As you can see, the problem with telling a story-inside-a-story with dialogue is that it can get confusing if there are several people talking in it. It is possible to do this, but you should use it with caution.
Italics are when the letters are slanted, like this. This is one way to set apart a story-inside-a-story, the way I use them to give examples in these posts. You can use a paragraph of all italics to show something that a character is reading silently, for instance, or maybe remembering a scene exactly as it happened. There are other ways to show this too, but italics are the most common.
Formatting Note: italics are used for other things too, such as emphasis or foreign words, so sometimes you might need to use italics inside italics.

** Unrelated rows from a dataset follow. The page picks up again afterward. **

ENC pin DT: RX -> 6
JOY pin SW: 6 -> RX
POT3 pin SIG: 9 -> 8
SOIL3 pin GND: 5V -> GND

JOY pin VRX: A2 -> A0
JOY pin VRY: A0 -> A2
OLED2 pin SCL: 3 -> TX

There is no such thing as double italics, so instead you put the it in normal text, like this.
The twins bent over the book.
“It looks like a history of the house,” Cyrus whispered.
Jefferson peered at the words. The writing was not easy to read at first but as he studied it, he began to see the meaning come through the looping script.

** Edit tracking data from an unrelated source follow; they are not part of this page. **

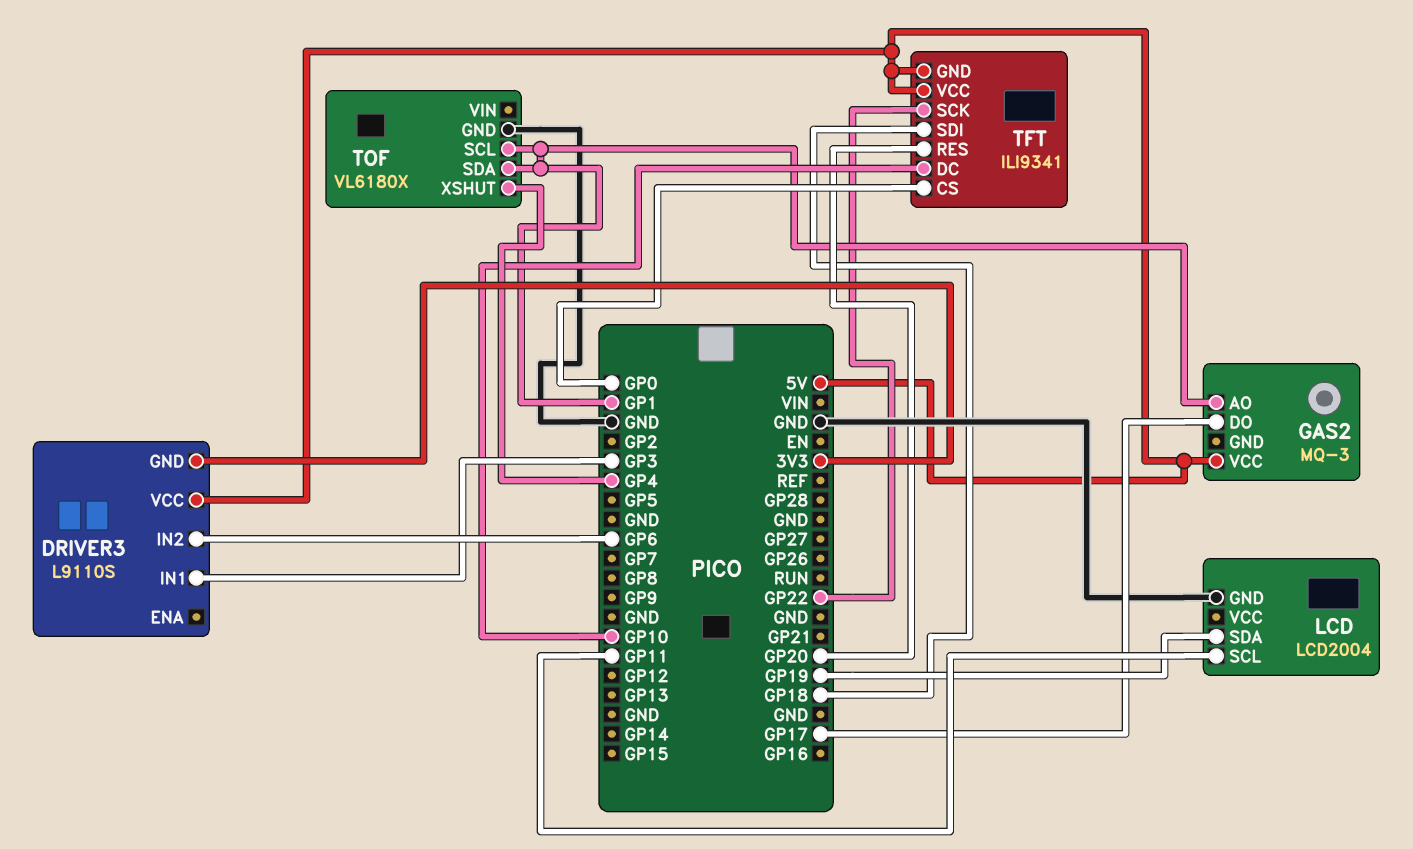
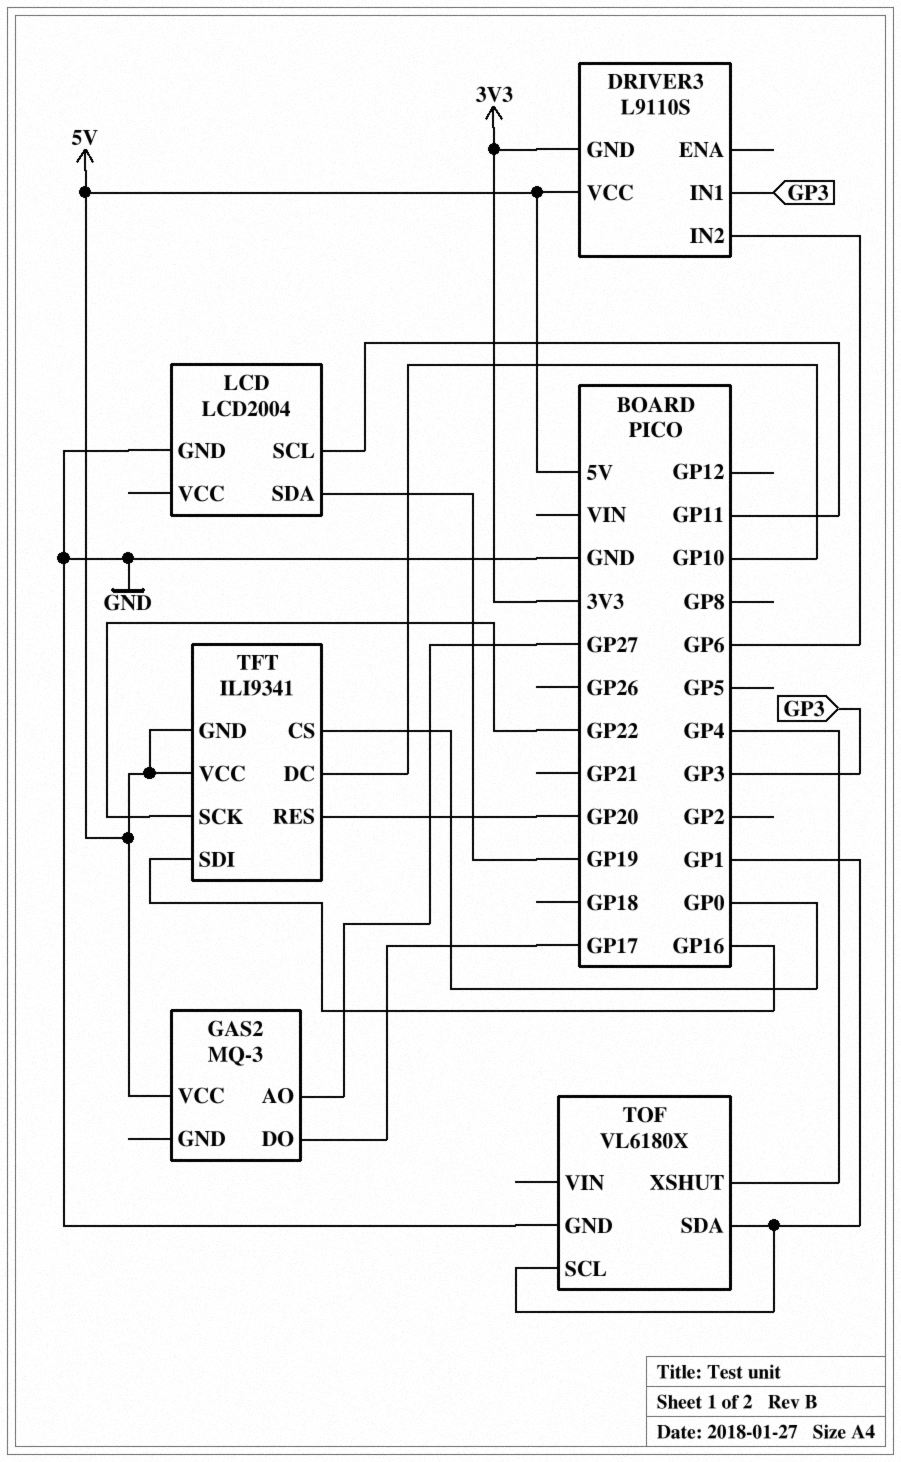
GAS2 pin AO: GP1 -> GP27
TFT pin SDI: GP18 -> GP16

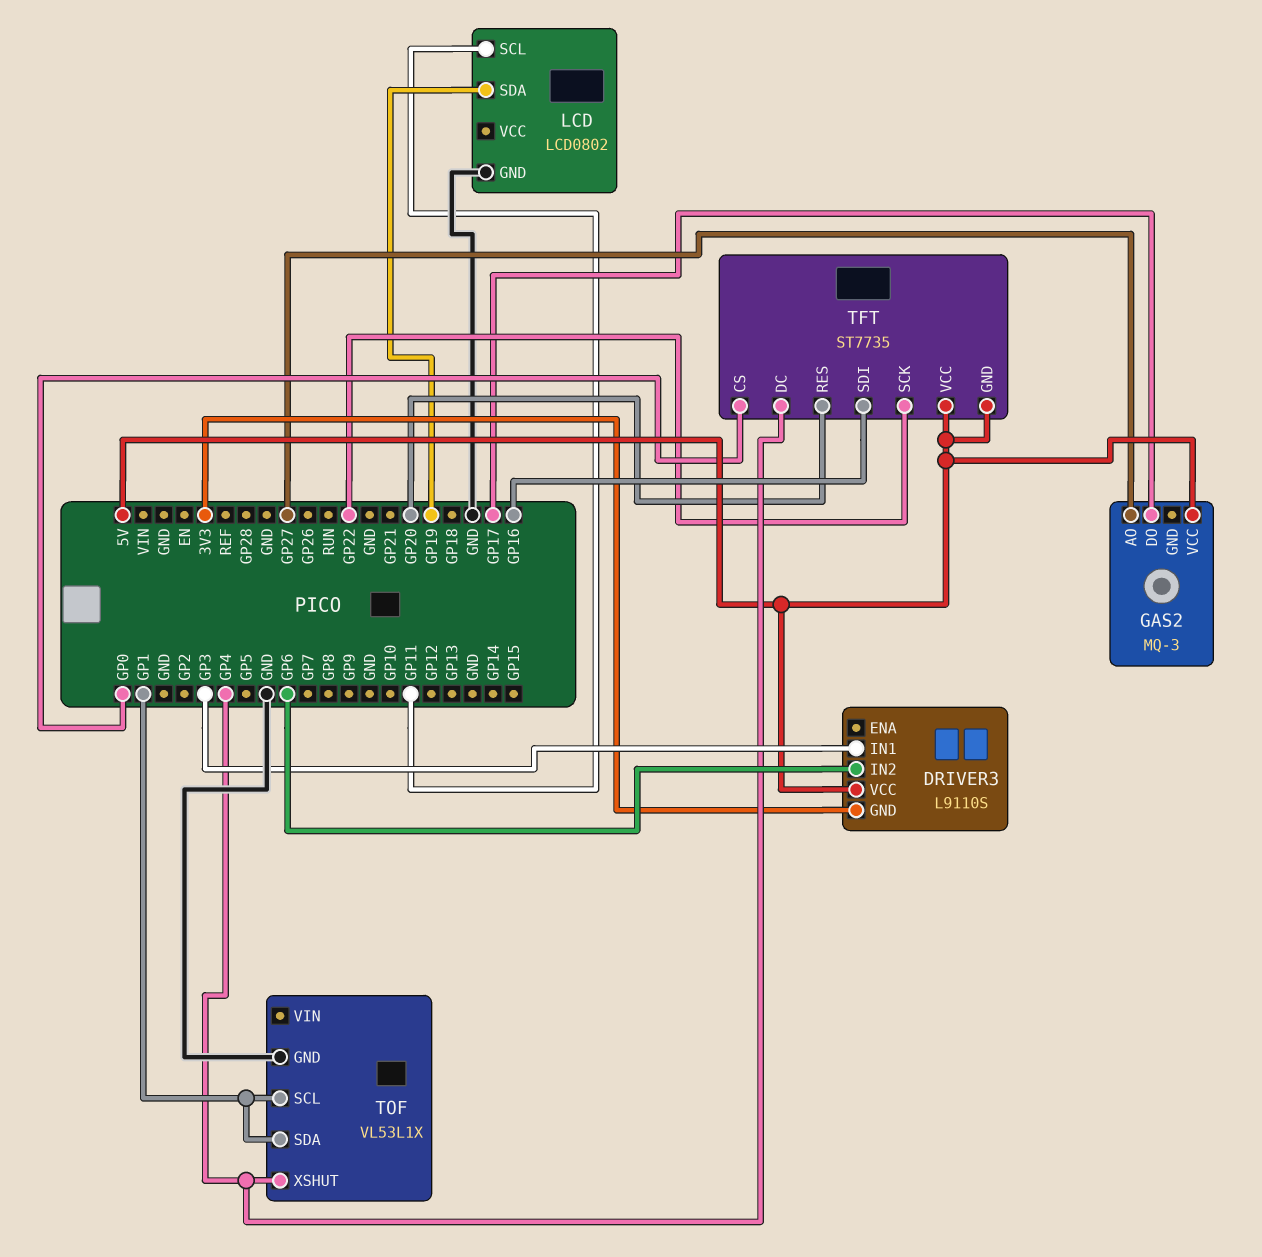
LCD: LCD2004 -> LCD0802
TFT: ILI9341 -> ST7735
TFT pin DC: GP10 -> GP4
TOF: VL6180X -> VL53L1X

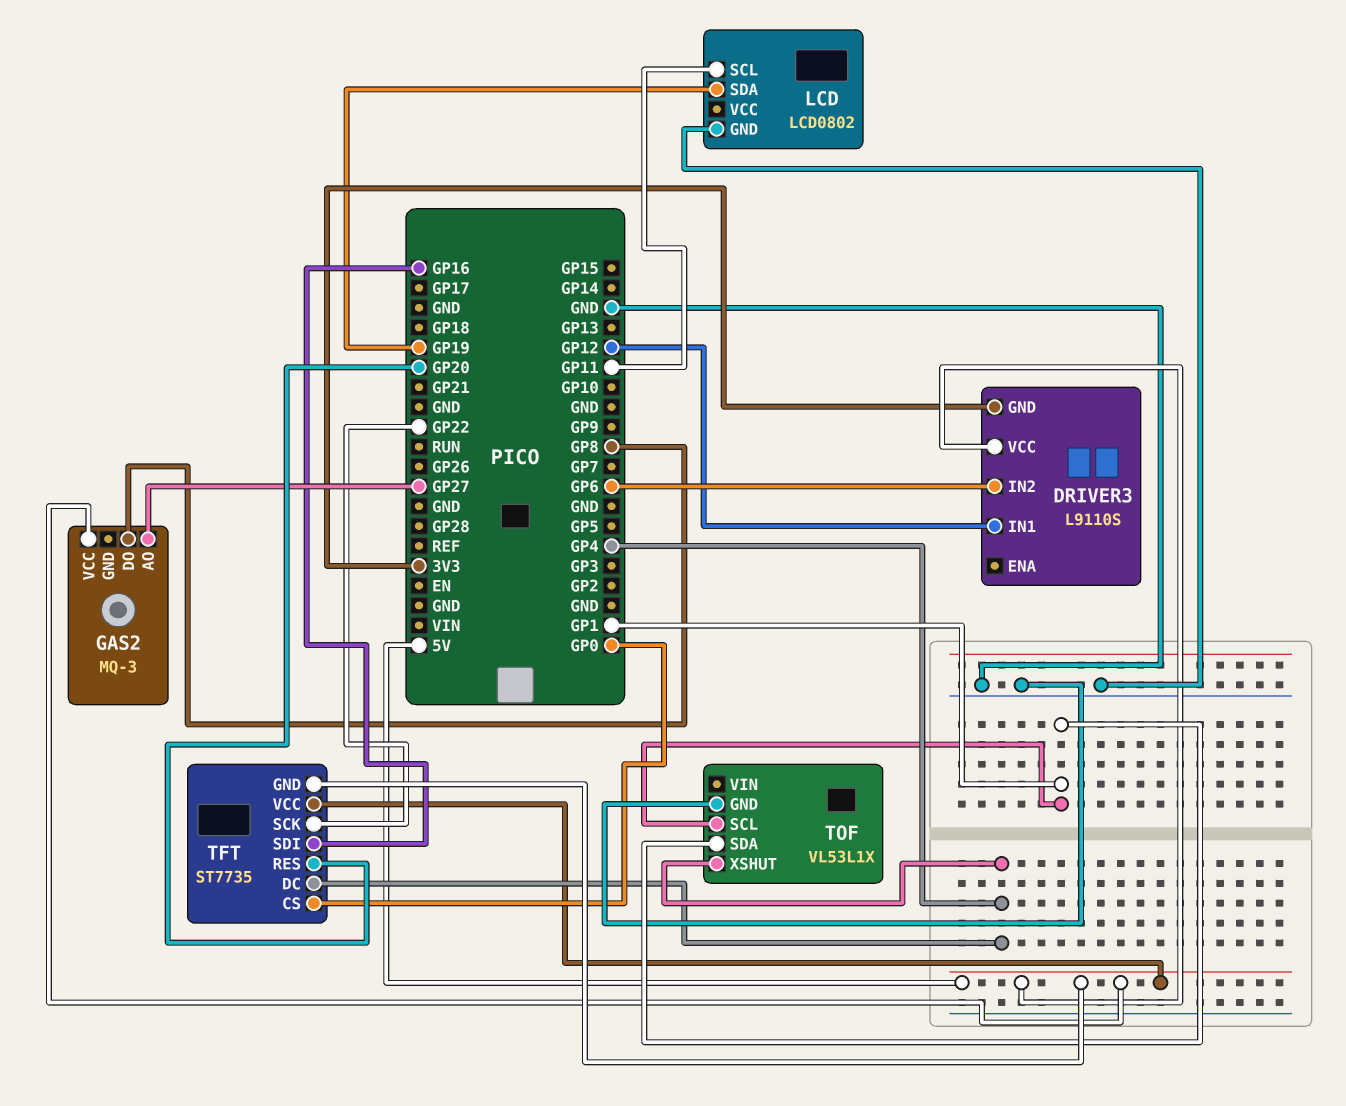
DRIVER3 pin IN1: GP3 -> GP12
GAS2 pin DO: GP17 -> GP8

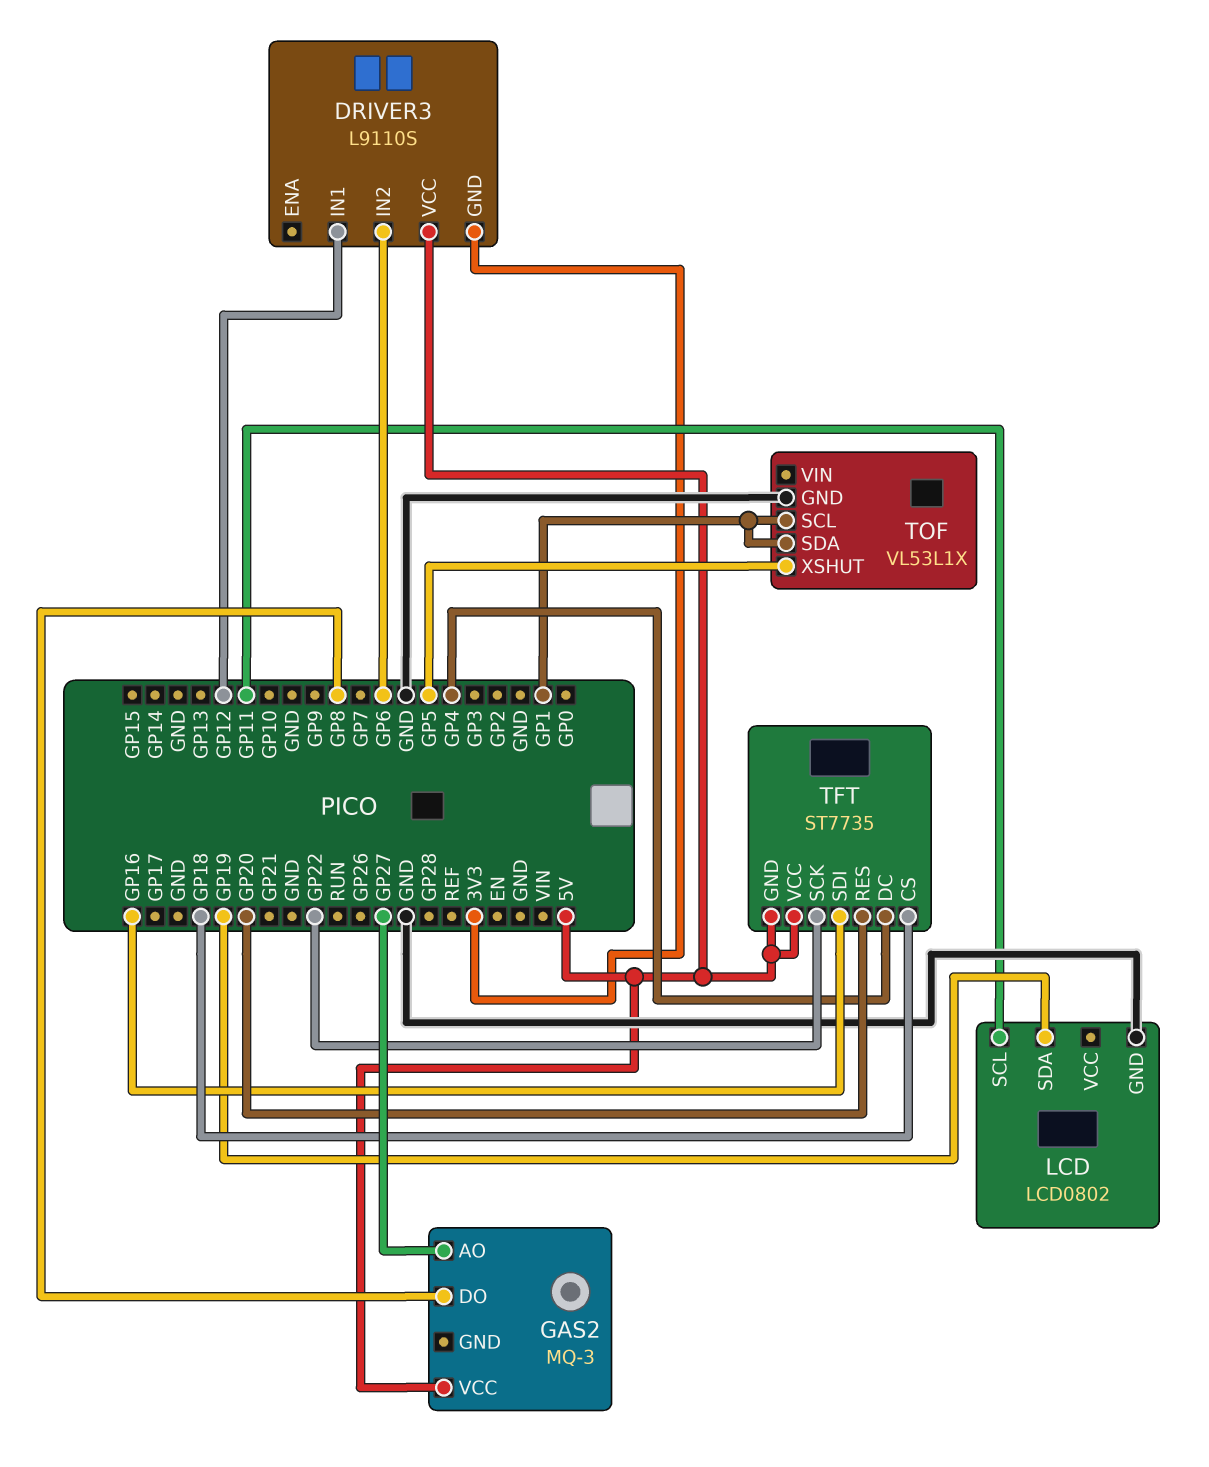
TFT pin CS: GP0 -> GP18
TOF pin XSHUT: GP4 -> GP5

In the first year after the building, the owner Mr. Nathaniel Hoff hired five workmen and built the garage behind the summer kitchen. When the garage burned down the next month, suspicion fell on the Russian workman, but others blamed the Devil.
“I don’t get it,” Cyrus said.
In this situation, we would use italics since it implies they are reading it silently. If they were reading it out loud, we could use quotation marks. Speaking of which…
4. A Separate Scene
This is the clearest and most blatant way to do a story-inside-a-story. This is where you stop the scene and start another one for the story-inside-a-story. This is often the best method to use for flashbacks and is the best one if the story-inside-a-story is long. For example, in the book Prince Caspian, four chapters in the middle of the book are Trumpkin the dwarf telling the story of Caspian. Even though he is actually telling the story to the other characters, this is done as a completely separate story-inside-a-story since it would have been very hard to read that much as dialogue.
Even if you start a new scene or chapter, it is good to signal that this is a story-inside-a-story, such as a flashback. One way to do this is by stating the place and time (or just time if the place is not important) at the beginning. For example:
Another way is to show a break by putting three stars or dots in the middle of the page, like this:
* * *
These three dots are called a dinkus, which is a wonderful word.
Why (or Why Not) to Write a Story-Inside-a-Story
With all writing, you should decide if something is necessary before putting it in your story. However, this is especially true with stories-inside-a-story. That is because you are stopping the main story to tell another story. Here is a summary of the methods I mentioned above and the good and bad parts of each:
Now it’s your turn
- As you read, look for stories-inside-a-story using the methods above. Exposition is the most common but you should be able to find the other ones too.
- Think of a story where you could use each of these different methods of writing a story-inside-a-story. Especially with the separate scene method, you need to make sure that it is absolutely necessary since it is very intrusive to the main story.